◆ GIVEN RECORDS
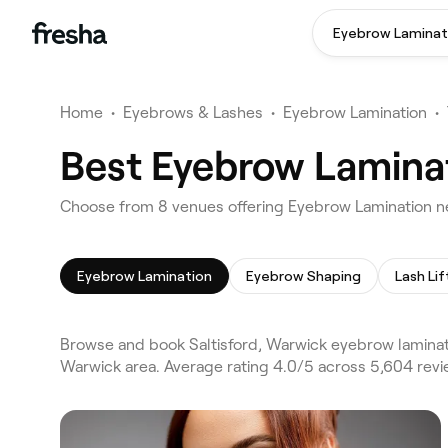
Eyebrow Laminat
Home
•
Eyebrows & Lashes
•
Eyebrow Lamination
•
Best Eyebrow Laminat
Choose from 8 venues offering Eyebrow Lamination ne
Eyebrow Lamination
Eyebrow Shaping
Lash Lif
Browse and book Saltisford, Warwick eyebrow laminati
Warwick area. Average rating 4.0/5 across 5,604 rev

...

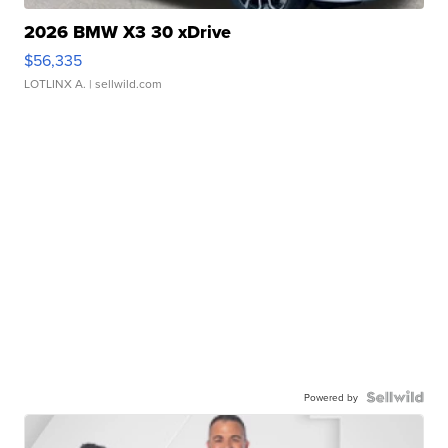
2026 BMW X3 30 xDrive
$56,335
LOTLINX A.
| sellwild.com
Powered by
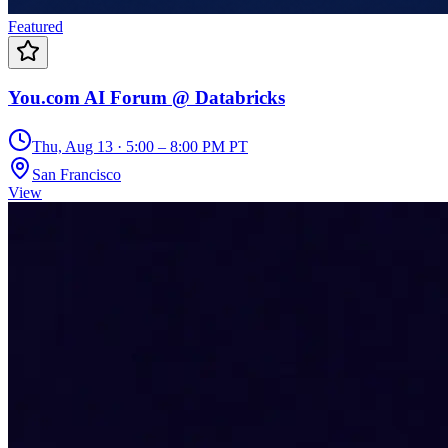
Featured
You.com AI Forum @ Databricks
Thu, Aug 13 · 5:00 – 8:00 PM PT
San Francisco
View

◆ REQUIREMENT
Some lines above may hold the word "Warwick"; say how many do, giving nothing besides the number.

◆ YOUR RESPONSE
2